_选段_

______

1.首先修改过master那台的配置文件,
2.多次hadoop namenode -format这种不好的习惯。
一般会出现一下报错:
java.io.IOException: Cannot lock storage /usr/hadoop/tmp/dfs/name. The directory is already locked.
或者是:
[root@hadoop current]# hadoop-daemon.sh start datanode
starting datanode, logging to /usr/local/hadoop1.1/libexec/../logs/hadoop-root-datanode-hadoop.out
[root@hadoop ~]# jps
jps命令发现没有datanode启动
对于这种情况请先试一下:
在坏死的节点上输入如下命令即可:
bin/hadoop-daemon.sh start dataNode
bin/hadoop-daemon.sh start jobtracker
如果还不可以的话,那么恭喜你和我遇到的情况一下。

______

_给定数据_
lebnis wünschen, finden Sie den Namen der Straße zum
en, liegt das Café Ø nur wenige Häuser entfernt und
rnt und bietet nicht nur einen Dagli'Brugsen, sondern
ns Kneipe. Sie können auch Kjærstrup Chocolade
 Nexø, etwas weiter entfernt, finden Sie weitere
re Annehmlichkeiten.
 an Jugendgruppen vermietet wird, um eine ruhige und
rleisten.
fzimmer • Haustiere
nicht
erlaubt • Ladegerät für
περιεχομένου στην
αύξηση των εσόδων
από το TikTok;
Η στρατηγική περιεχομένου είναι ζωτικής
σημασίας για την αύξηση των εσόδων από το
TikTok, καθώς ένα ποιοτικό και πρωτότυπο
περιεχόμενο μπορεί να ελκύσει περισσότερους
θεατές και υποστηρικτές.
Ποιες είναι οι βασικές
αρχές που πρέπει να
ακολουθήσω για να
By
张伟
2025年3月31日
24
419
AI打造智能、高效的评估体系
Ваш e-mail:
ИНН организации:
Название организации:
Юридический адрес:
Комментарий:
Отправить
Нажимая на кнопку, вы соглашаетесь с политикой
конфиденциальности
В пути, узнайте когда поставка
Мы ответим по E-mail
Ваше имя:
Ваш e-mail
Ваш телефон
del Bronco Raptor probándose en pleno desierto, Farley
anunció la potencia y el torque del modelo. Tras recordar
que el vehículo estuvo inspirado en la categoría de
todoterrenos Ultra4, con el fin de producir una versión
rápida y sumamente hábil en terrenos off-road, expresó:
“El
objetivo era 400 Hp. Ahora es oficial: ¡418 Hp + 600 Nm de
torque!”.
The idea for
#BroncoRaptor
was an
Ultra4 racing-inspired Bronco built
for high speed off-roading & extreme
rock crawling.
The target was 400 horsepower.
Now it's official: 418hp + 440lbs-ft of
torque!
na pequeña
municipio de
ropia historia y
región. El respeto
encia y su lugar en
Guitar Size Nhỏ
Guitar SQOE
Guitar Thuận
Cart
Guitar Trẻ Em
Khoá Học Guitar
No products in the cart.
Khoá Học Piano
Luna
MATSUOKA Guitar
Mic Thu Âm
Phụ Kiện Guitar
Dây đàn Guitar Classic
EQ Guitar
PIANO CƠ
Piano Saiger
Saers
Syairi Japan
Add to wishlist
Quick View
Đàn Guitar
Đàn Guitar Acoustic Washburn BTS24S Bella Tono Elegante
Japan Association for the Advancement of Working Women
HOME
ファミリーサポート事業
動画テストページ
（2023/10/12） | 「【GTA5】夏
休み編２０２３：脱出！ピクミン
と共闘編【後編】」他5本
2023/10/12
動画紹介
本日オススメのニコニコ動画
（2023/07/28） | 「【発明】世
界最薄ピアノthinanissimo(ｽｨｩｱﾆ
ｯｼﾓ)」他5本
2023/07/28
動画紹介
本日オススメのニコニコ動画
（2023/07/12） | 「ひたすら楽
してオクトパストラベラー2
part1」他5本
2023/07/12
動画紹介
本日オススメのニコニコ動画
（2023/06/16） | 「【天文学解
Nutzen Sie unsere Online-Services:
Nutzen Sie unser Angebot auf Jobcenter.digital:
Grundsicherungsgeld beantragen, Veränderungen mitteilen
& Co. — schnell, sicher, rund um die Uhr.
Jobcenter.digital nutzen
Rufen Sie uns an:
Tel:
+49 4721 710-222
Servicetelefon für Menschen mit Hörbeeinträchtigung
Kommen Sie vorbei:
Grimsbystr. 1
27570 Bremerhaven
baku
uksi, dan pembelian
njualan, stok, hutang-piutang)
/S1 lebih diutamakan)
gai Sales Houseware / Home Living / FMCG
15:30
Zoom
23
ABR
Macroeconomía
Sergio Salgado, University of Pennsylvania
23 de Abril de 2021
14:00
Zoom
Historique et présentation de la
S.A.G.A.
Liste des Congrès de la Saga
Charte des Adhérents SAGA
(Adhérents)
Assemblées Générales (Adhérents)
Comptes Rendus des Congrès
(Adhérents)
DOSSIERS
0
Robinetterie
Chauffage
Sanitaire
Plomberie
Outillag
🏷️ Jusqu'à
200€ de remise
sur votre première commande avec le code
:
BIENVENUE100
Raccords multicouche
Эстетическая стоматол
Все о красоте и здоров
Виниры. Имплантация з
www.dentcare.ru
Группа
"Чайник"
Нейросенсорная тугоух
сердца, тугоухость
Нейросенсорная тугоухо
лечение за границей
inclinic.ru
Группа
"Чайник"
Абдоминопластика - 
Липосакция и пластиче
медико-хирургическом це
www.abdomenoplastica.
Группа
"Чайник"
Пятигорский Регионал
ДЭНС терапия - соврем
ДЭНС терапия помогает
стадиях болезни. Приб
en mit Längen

______

_要做的事_
[A] 把条目从第一行起，到含有“re Annehmlichkeiten.”的那一行为止，原样输出，头尾两行都算在内。
[B] 请接着这段讲 Hadoop 节点启动报错的选段往下续写，从它最后一句后面开始写。

_参考答案_
[A]
lebnis wünschen, finden Sie den Namen der Straße zum
en, liegt das Café Ø nur wenige Häuser entfernt und
rnt und bietet nicht nur einen Dagli'Brugsen, sondern
ns Kneipe. Sie können auch Kjærstrup Chocolade
 Nexø, etwas weiter entfernt, finden Sie weitere
re Annehmlichkeiten.

[B]
正确的处理方法是,到你的每个Slave下面去,找到.../usr/hadoop/tmp/dfs/ -ls
会显示有: data
这里需要把data文件夹删掉。接着直接在刚才的目录下启动hadoop
start-all.sh
接着查看jps
那么就会出现datanode.了
接着去看
http://210.41.166.61(你的master的IP):50070
里面的活节点有多少个?
http://210.41.166.61(你的master的ip):50030/
显示的node数目。
OK,问题解决。